• REQUIRED ACTION: An exact copy of the entries is required, excluding any pictures.

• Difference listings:
......
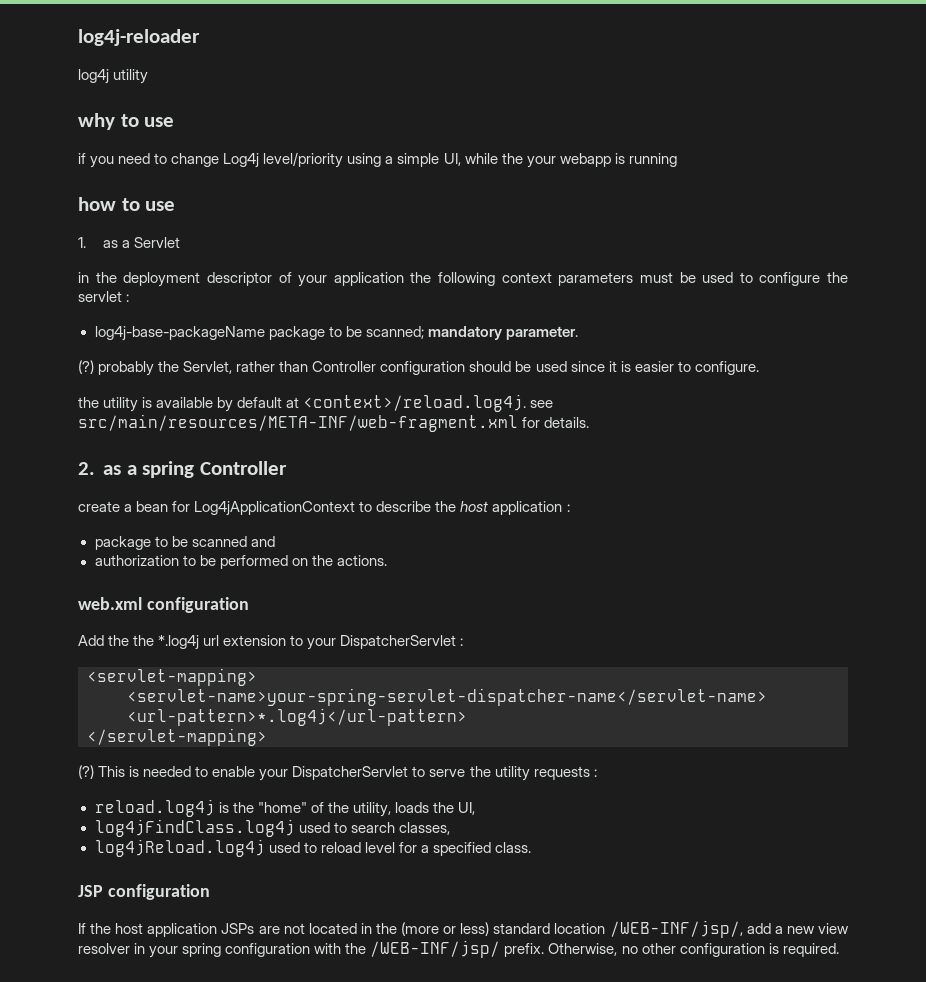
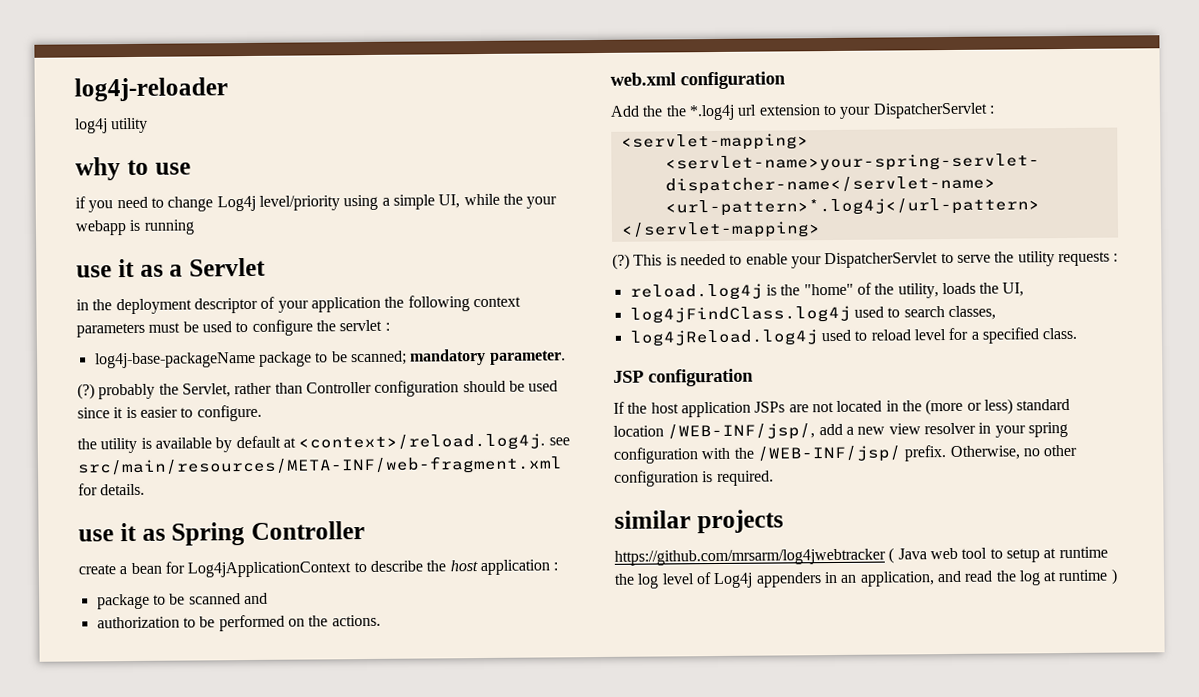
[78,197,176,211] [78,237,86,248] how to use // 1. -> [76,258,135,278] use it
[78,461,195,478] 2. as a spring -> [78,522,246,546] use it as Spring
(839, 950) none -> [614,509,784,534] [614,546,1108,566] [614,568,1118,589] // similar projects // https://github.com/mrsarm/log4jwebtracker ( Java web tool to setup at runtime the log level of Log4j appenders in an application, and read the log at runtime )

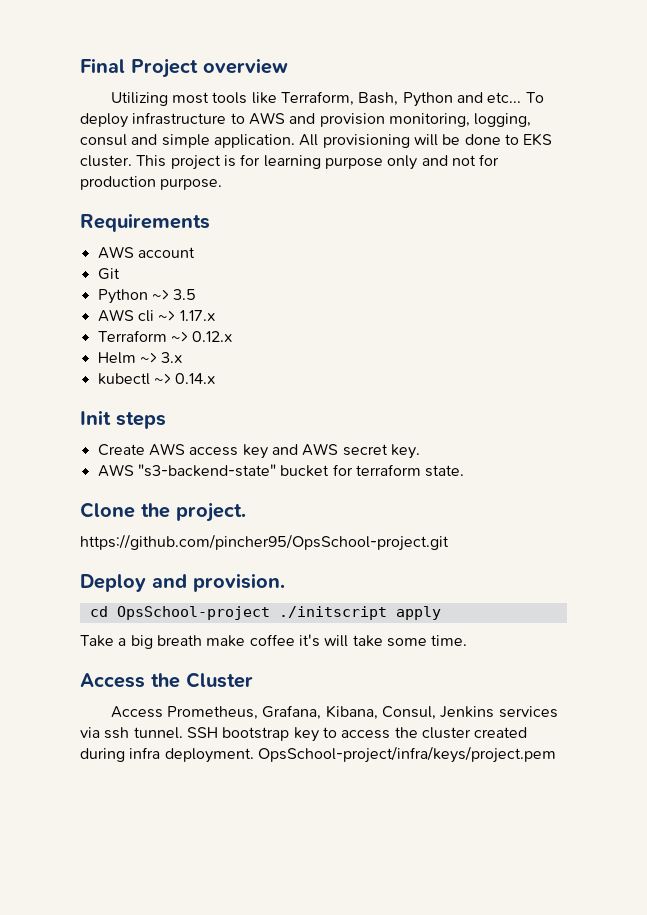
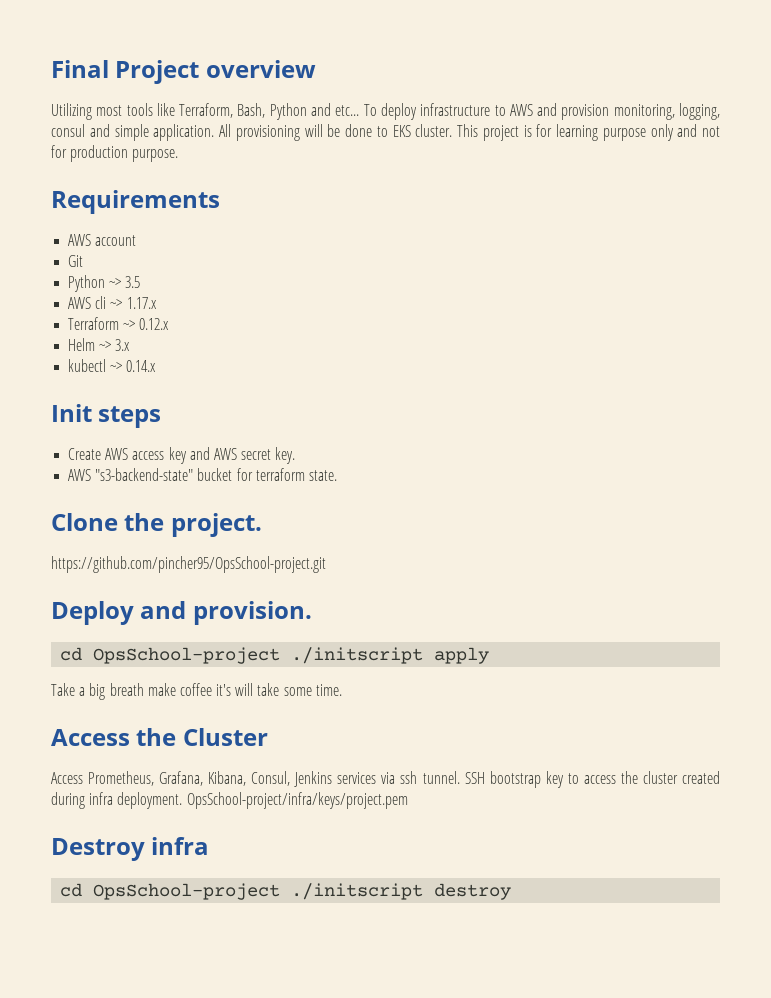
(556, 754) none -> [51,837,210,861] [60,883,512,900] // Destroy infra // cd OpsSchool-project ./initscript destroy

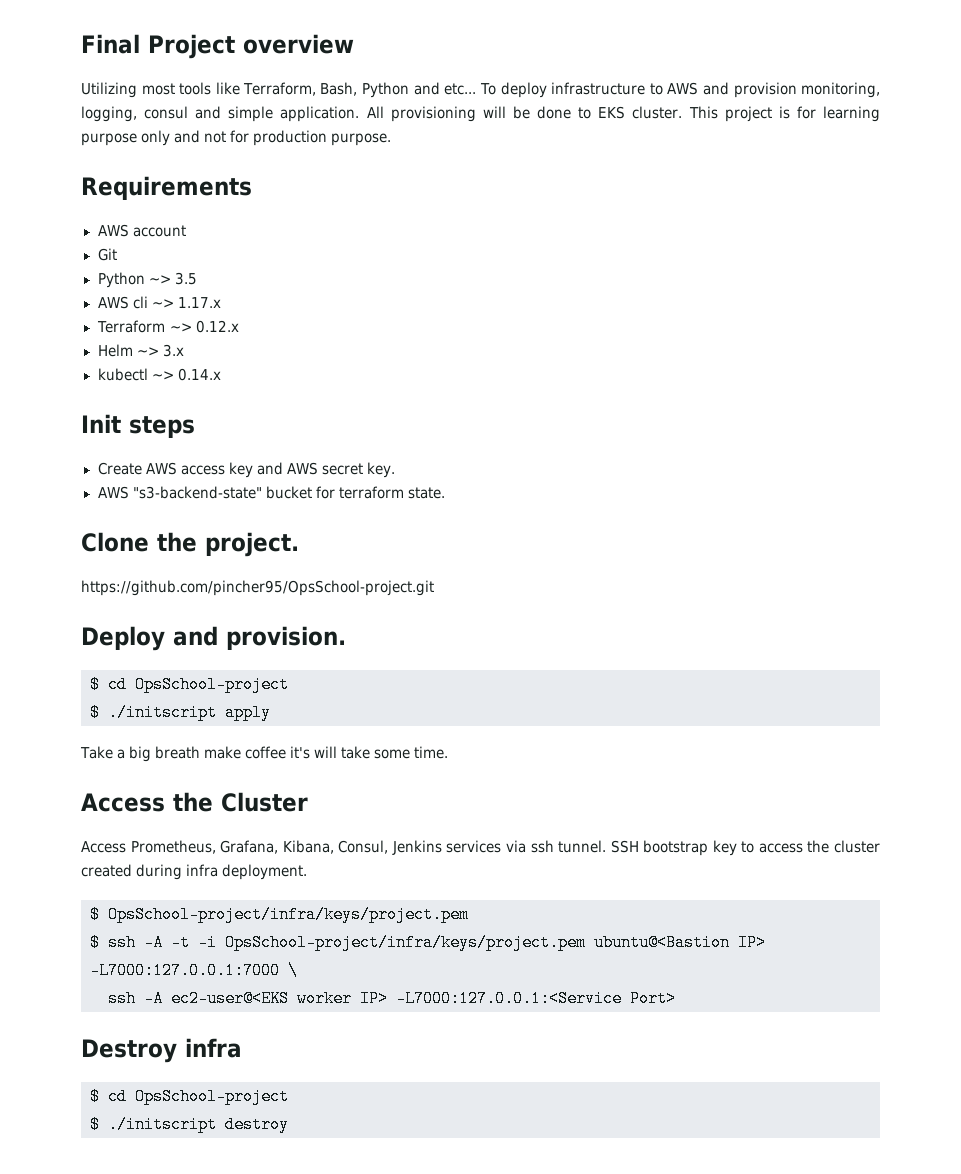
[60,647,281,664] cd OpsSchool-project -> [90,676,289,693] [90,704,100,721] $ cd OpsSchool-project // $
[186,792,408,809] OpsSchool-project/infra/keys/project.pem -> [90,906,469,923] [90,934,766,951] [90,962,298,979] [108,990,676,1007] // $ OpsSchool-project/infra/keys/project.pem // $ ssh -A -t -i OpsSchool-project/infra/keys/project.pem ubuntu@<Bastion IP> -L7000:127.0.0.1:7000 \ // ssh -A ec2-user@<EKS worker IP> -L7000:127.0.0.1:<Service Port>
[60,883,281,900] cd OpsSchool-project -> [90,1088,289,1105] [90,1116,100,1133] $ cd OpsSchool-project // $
......
• ANSWER FOR THIS EXERCISE:
[78,197,176,211] [78,237,86,248] how to use // 1. -> [76,258,135,278] use it
[78,461,195,478] 2. as a spring -> [78,522,246,546] use it as Spring
(839, 950) none -> [614,509,784,534] [614,546,1108,566] [614,568,1118,589] // similar projects // https://github.com/mrsarm/log4jwebtracker ( Java web tool to setup at runtime the log level of Log4j appenders in an application, and read the log at runtime )

(556, 754) none -> [51,837,210,861] [60,883,512,900] // Destroy infra // cd OpsSchool-project ./initscript destroy

[60,647,281,664] cd OpsSchool-project -> [90,676,289,693] [90,704,100,721] $ cd OpsSchool-project // $
[186,792,408,809] OpsSchool-project/infra/keys/project.pem -> [90,906,469,923] [90,934,766,951] [90,962,298,979] [108,990,676,1007] // $ OpsSchool-project/infra/keys/project.pem // $ ssh -A -t -i OpsSchool-project/infra/keys/project.pem ubuntu@<Bastion IP> -L7000:127.0.0.1:7000 \ // ssh -A ec2-user@<EKS worker IP> -L7000:127.0.0.1:<Service Port>
[60,883,281,900] cd OpsSchool-project -> [90,1088,289,1105] [90,1116,100,1133] $ cd OpsSchool-project // $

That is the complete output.